Health Information Compliance Alert

Heads up, covered entities. CMS has proposed a new System of Records that intends to make health care operations more efficient, and theyre looking for input from you.

Centers for Medicare and Medicaid Administrator Tom Scully Sept. 19 issued a Notice of new System of Records (SOR), the Privacy Accountability Database, that aims to simplify "tracking, reporting and accounting disclosures" made from all CMS SORs to support regulatory, reimbursement and policy functions as permitted by the Privacy Act and the Health Insurance Portability and Accountability Act.

According to the notice published in the Federal Register Oct. 7 CMS maintains the nations largest collection of health care data that contains over 60 SORs and stores information on over 74 million Americans. CMS says the PAD will ensure that data files containing personally identifiable information are protected by providing the required tracking, reporting and accounting capabilities CMS needs for compliance with HIPAA and the Privacy Act.

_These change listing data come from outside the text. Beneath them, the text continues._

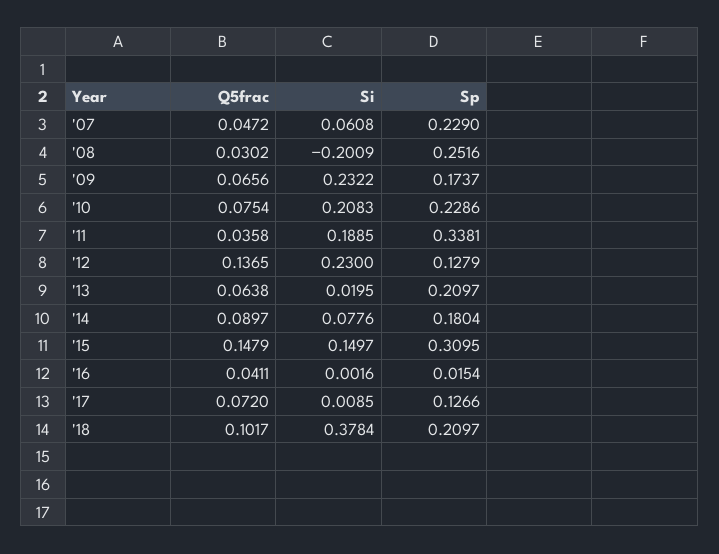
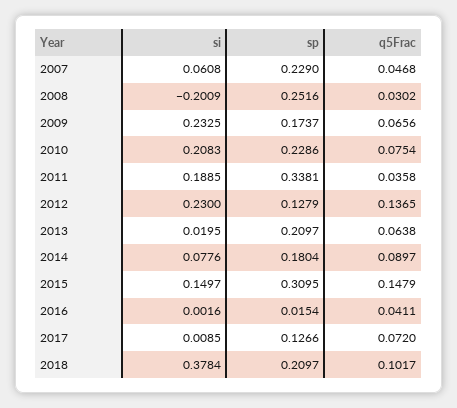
  {
    "Q5frac": {
-     "'07": 0.0472,
+     "'07": 0.0468,
      "'08": 0.0302,
      "'09": 0.0656,
      "'10": 0.0754,
      "'11": 0.0358,
      "'12": 0.1365,
      "'13": 0.0638,
      "'14": 0.0897,
      "'15": 0.1479,
      "'16": 0.0411,
      "'17": 0.072,
      "'18": 0.1017
    },
    "Si": {
      "'07": 0.0608,
      "'08": -0.2009,
-     "'09": 0.2322,
+     "'09": 0.2325,
      "'10": 0.2083,
      "'11": 0.1885,
      "'12": 0.23,
      "'13": 0.0195,
      "'14": 0.0776,
      "'15": 0.1497,
      "'16": 0.0016,
      "'17": 0.0085,
      "'18": 0.3784
    },
    "Sp": {
      "'07": 0.229,
      "'08": 0.2516,
      "'09": 0.1737,
      "'10": 0.2286,
      "'11": 0.3381,
      "'12": 0.1279,
      "'13": 0.2097,
      "'14": 0.1804,
      "'15": 0.3095,
      "'16": 0.0154,
      "'17": 0.1266,
      "'18": 0.2097
    }
  }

The PAD will contain information on disclosures of CMS data that falls under exceptions of the Privacy Act, as well as routine uses of the applicable SOR or those that are allowed by HIPAA that require tracking, according to the Register.

CMS plans to implement the PAD in phases, the first of which is scheduled to coincide with the April 2003 Privacy Rule compliance deadline. The first phase will "capture and record applicable disclosure tracking information for enrollment and claims databases only."

Under the Privacy Act, CMS will only disclose information without an individuals consent if the data is to be used in ways that are "compatible with the purpose(s) for which the information was collected." Under these "routine uses," both identifiable and non-identifiable data may be disclosed.

Disclosure of information will follow a minimum necessary framework, and information will only be disclosed after CMS determines:

the use or disclosure is consistent with the reason the data had been collected;
the purpose behind the disclosure requires that the record is provided in individually identifiable form, the purpose for which the disclosure is made is important enough to warrant the risk to the privacy of the individual, and there is a strong chance that the disclosure of the data would accomplish the stated purpose; and
the data are valid and reliable.

The information recipient must: establish "administrative, technical, and physical safe guards" to prevent unauthorized use or disclosure of the protected record; remove or destroy all individually identifiable information as quickly as possible; and agree not to use or disclose the information for purposes other than the stated purpose under which the data were disclosed.

A CMS spokesman tells Eli that the PAD simp will provide the agency with the ability to account for disclosures of protected health information. "So, when a beneficiarys information is shared with, say, the research community, we will keep an accounting of that and will be able to provide the beneficiary with that information, should they choose to ask for it," he explains.

Personnel with access to the system must have been trained with Privacy Act compliance, and records are to be used in a designated work area and system location will be attended at all times during working hours, according to the Register. Users are assigned different levels of access to prevent unauthorized users from modifying or accessing data.

The database will include five classes of database users: Database Administrator, Quality Control Administrator, Quality Index Report Generator, Policy Research, and Submitter. Physical safeguards will include log-on authentications, inactivity lockouts, security warnings displayed on all servers and workstations. Procedural safeguards will also be maintained.

CMS officials say the PAD project presently has only one "nearly full-time" employee, though others are contributing to the project.

CMS is asking for comments on the notice.